Dresden. Die Frau, der das Tanzschuhgeschäft gehört, schaut ein wenig skeptisch. "Gibt es denn überhaupt gerade... einen Kurs..., an dem Sie teilnehmen können?", fragt sie vorsichtig, während ich weiter so hochmotiviert wie stümperhaft mit den glänzenden schwarzen Schuhen auf den Fliesenboden unter mir klackere.
Nein, natürlich nicht, erkläre ich, ich lerne das - wie alles in diesen Wochen - einfach online! Dazu sagt sie nichts, wahrscheinlich, um sich in diesen mageren Zeiten nicht selbst das Geschäft zu vermiesen - hat sie mich doch gerade erst zu meinem eigenen Schutz überzeugen können, vorerst die Anfänger-Stepptanzschuhe zu kaufen, nicht gleich das Profimodell.
Ich trage meine Trophäe trotzdem stolz nach Hause, denn: Ha! Ich werde im Lockdown nicht einfach gelangweilt oder gar verzweifelt herumsitzen, weil ich seit Monaten nicht tanzen, nicht schwimmen gehen und keine Freunde in Cafés treffen darf. Ich mache das Beste daraus - ich lerne Steppen!

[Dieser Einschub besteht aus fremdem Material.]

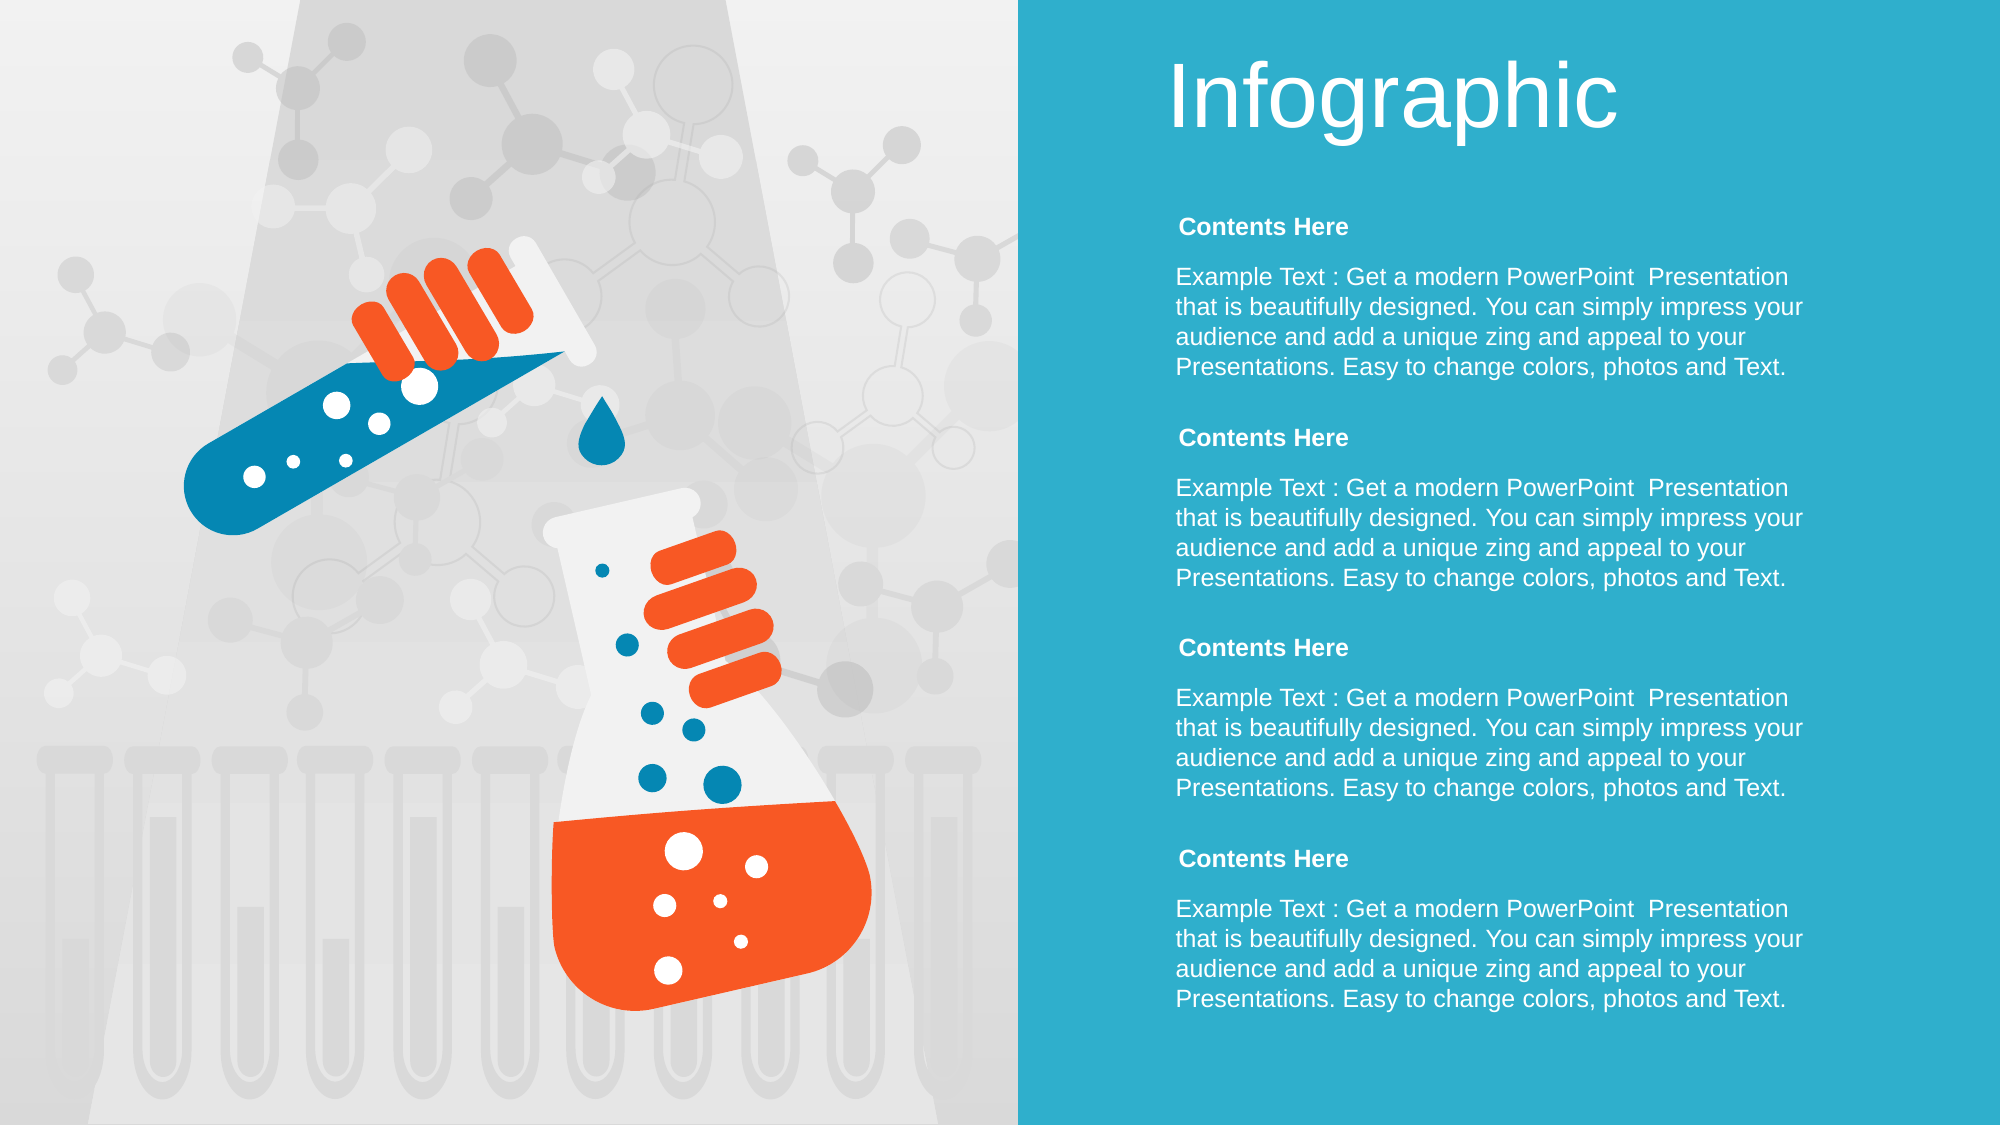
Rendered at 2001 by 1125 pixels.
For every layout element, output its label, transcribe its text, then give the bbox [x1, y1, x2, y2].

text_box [163, 228, 570, 489]
text_box [577, 394, 626, 467]
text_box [1163, 203, 1854, 390]
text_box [1163, 624, 1854, 811]
text_box Infographic [1151, 46, 2000, 163]
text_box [1163, 834, 1854, 1022]
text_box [1163, 413, 1854, 601]
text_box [532, 502, 870, 996]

Das ist nun gut zwei Monate her. Ich habe danach genau zweimal je 15 Minuten lang Shuffeln geübt (Klack nach vorne, Klack zurück, wichtig: ganz locker im Fußgelenk!), erfolgreich ein paar Kratzer ins Parkett geshuffelt und die Schuhe danach "erstmal" ins Regal geräumt. Ab und zu staube ich sie dort nun ab.
Ein sehr freundlicher Mann aus den USA, den ich nur aus seinen Video-Tutorials kenne, zieht mir trotzdem jeden Monat Geld von meinem Konto ab.

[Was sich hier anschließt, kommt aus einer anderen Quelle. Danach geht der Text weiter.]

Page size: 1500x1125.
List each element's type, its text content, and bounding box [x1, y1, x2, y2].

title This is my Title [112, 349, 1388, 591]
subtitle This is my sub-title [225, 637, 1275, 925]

Dass ich das zulasse, liegt daran, dass ich erstens auch ihm die Einnahmen in dieser schwierigen Zeit gönne und zweitens ja jeden Moment wieder anfangen könnte mit dem Steppen. Jeden Moment.
Man kann nicht hochmotiviert so viele Projekte starten, ohne dass irgendwas hängen bleibt
Denn so ist das mit meinen Lockdown-Projekten: Ich bin Feuer und Flamme, besorge mir eine komplette Grundausstattung, bin hochmotiviert - und halte dann meist nur wenige Wochen durch. Noch ein Beispiel gefällig?
Im vergangenen Frühjahr habe ich mir eine Nähmaschine mit allem erdenklichen Zubehör gekauft und am allerersten Tag wirklich jedes kaputte Kleidungsstück in meinem Schrank repariert.
In den Wochen danach habe ich wie eine Besessene Stoffe gekauft, mir mithilfe von Youtube-Videos in Rekordzeit die wichtigsten Nähtechniken beigebracht und sogar tatsächlich mehrere Kleider genäht.
Dann wurde Sommer, die Inzidenz fiel - und bei dem schönen Wetter wäre es ja zu schade gewesen, den ganzen Tag an der Maschine zu sitzen.
Gelegentlich staube ich den Stapel schöner Stoffe ab, die Nähmaschine ruht vor Staub geschützt unter ihrer Stoffhülle. Jeden Moment könnte ich ja wieder etwas nähen. Jeden Moment.
Dass mich all diese Erfahrungen des Scheiterns an zu großen Idealen nicht nachhaltig demotivieren, liegt vielleicht daran, dass ich habe, was man gerne "Resilienz" nennt: "die Fähigkeit, schwierige Lebenssituationen ohne anhaltende Beeinträchtigung zu überstehen".
Ich nenne es lieber: "eine gute Portion Selbstbetrug". "Das hat aber noch nie geklappt", sagt eine innere Stimme in mir. Und ich antworte: "Ja, aber diesmal wird es sicher klappen!"
Und manchmal tut es das ja auch! Man kann nicht hochmotiviert so viele Projekte starten, ohne dass irgendwas hängen bleibt. Ja, vielleicht kann ich noch nicht steppen, aber vor einem halben Jahr wusste ich noch nicht, wie ein Shuffle funktioniert.
Vielleicht habe ich kein Nähstudio im Nebenerwerb eröffnet, aber zwei handgemachte Kleider mehr im Schrank. Eines davon ziehe ich an dem Tag an, wenn der Lockdown endlich endet. Wobei... Vielleicht schneidere ich mir bis dahin doch lieber ein neues.
An dieser Stelle schreiben Redakteure der Dresdner Stadtredaktionen aus ganz persönlicher Sicht über Gedanken, Beobachtungen und Erfahrungen aus dem Alltag im Lockdown.